The microcode directly divides and encodes the image data into 16x16 dot macro blocks (MBs), so it is impossible to cut and process a piece of a large image. For example, it is impossible to cut out a 240x160 piece from a drawn 320x 240 dot image in a frame buffer to use directly as input data for the microcode without erasing it from the frame buffer. However, after first cutting out the piece for another buffer in the application, you can then use the cut-out data as the input data for the microcode.

3.2.2 Microcode Start-up

How to launch the compression microcode njpgespMain is described below.

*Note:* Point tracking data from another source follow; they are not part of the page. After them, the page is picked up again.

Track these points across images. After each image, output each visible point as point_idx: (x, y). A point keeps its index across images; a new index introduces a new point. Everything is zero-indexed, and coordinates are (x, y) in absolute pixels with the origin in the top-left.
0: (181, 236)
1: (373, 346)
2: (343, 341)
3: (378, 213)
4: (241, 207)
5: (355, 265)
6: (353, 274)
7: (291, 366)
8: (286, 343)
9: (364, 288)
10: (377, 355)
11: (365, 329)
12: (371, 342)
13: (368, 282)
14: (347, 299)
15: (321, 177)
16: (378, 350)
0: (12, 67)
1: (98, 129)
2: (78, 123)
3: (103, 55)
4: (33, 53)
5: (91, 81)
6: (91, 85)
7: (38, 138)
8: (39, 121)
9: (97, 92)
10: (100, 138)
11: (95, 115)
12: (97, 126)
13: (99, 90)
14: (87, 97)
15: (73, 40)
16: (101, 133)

First, include the n64jpeg.h header file in the source code for your game application, and include the njpgespMain.o file in the spec file for makerom. Then set the OSTask structure as follows:

type			M_NJPEGTASK;
flags			0x0;
*ucode_boot		(u64 *)rspbootTextStart;
ucode_boot_size		SP_BOOT_UCODE_SIZE;
*ucode			(u64 *)njpgespMainTextStart;
ucode_size		SP_UCODE_SIZE;
*ucode_data		(u64 *)njpgespMainDataStart;
ucode_data_size		SP_UCODE_DATA_SIZE;
*dram_stack		NULL;
dram_stack_size		0;
*output_buff		NULL;
*output_buff_size	NULL;
*data_ptr		Pointer to the parameter structure;
data_size		NJPEGE_PARAM_SIZE;
*yield_data_ptr		pointer to yield buffer;
yield_data_size		NJPEGE_YIELD_SIZE;

The OSTask structure is used to transfer the data to the RCP. The address of the yield buffer must conform to 16-byte alignment, and it must be 288 bytes in size for encoding.

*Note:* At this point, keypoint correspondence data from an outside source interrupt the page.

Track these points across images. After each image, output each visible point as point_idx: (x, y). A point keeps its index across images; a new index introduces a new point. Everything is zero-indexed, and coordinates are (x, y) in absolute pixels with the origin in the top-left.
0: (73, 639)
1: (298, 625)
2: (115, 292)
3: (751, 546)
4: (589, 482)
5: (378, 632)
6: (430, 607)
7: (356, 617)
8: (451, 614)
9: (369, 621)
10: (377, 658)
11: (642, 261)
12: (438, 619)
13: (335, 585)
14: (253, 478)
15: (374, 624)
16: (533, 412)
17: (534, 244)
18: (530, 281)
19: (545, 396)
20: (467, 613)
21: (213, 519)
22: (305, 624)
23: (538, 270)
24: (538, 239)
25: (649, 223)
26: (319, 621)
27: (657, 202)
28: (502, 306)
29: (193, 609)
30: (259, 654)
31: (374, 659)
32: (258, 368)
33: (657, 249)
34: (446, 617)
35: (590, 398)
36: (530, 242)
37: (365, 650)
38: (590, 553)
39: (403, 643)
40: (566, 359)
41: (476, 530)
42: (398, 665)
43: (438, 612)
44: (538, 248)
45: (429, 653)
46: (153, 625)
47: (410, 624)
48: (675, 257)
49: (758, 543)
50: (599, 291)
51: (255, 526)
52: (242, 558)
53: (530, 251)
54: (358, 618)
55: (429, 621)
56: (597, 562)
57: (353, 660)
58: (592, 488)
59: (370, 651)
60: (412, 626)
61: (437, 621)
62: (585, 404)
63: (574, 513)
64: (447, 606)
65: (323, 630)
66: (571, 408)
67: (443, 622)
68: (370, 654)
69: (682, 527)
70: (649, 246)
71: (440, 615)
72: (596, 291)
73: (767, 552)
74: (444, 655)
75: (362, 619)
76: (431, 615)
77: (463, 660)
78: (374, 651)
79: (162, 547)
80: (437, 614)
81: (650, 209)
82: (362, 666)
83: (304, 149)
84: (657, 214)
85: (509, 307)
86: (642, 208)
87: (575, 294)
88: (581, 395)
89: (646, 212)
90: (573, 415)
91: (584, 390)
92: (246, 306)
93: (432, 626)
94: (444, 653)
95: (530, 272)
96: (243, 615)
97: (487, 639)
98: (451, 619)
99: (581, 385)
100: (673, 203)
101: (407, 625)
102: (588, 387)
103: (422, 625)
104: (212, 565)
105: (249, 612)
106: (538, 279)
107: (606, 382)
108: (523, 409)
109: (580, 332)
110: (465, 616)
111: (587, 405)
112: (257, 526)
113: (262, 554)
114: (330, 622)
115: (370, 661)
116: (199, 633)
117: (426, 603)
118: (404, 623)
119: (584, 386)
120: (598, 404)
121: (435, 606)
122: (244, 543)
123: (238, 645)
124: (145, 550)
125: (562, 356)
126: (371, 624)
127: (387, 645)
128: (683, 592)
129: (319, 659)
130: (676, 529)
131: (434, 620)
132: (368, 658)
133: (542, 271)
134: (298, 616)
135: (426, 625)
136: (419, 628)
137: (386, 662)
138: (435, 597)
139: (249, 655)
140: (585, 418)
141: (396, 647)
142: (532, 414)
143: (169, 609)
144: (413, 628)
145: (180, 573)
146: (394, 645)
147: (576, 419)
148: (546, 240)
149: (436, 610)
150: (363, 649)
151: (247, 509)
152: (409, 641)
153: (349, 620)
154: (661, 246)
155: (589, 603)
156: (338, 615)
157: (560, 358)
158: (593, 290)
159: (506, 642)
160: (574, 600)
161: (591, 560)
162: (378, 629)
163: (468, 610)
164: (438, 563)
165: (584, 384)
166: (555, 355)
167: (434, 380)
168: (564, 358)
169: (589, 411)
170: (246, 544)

The parameter structure is defined as follows:

typedef struct{
	u64 *input;	/* input data buffer address*/
	u64 *output;	/* output data buffer address*/
	u32 mbs_x;	/* number of macro blocks in the x direction */
	u32 mbs_y;	/* number of macro blocks in the y direction- 1*/
	u32 scale;	/* quantization scale(-2, -1, 0, 1, 2) */
	u32 dummy1;
	u32 dummy2;
	u32 dummy3;
} NJPEGEParam;

The quantization scale value is a coefficient to be multiplied by each value in a quantization table when quantizing. There are five possible scale values: -2, -1, 0, 1, and 2 which represent 1/4, 1/2, don't use the quantization table, 1, and 2 respectively. When the quantization table isn't used, the output value of the discrete cosine transformation is used only for zigzag scanning.

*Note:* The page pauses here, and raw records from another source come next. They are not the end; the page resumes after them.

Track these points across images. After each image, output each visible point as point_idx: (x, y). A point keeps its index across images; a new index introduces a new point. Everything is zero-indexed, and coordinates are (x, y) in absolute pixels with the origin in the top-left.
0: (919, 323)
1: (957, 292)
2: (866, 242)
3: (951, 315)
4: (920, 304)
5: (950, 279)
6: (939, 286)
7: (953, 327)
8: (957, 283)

After completing each setup item outlined above, call the osSpTaskStart function to activate the compression microcode in the same way you would activate graphics or audio microcode.

OSTask	njpgetlist;
	.
	. 
	.
/* OSTask structure njpgetlist set */
	.
	.
/* Start RSP Processing */
osWritebackDCacheAll();
osSpTaskStart(&njpgetlist);
	.
	.
/* Wait for the end of RSP processing */
osRecvMesg(&rspMessageQ, NULL, OS_MESG_BLOCK);

3.2.3 Output Data

In each macro block (MB), the microcode converts the data from RGB to YUV format, reduces (culls) the data, performs discrete cosine transformation, quantizes the data, and zigzag scans the data. You can use culling (in the ratio of 4:1:1) and the quantization table to make necessary modifications to the data. You can change the quantization table by changing the quantization scale factor.

Each macro block must be 768 bytes in size to hold the output data buffer. For example, an image of 320 x 240 dots is divided into a total of 300 MBs. Therefore, a 230,400-byte region is required for the output buffer. Each application must prepare this buffer.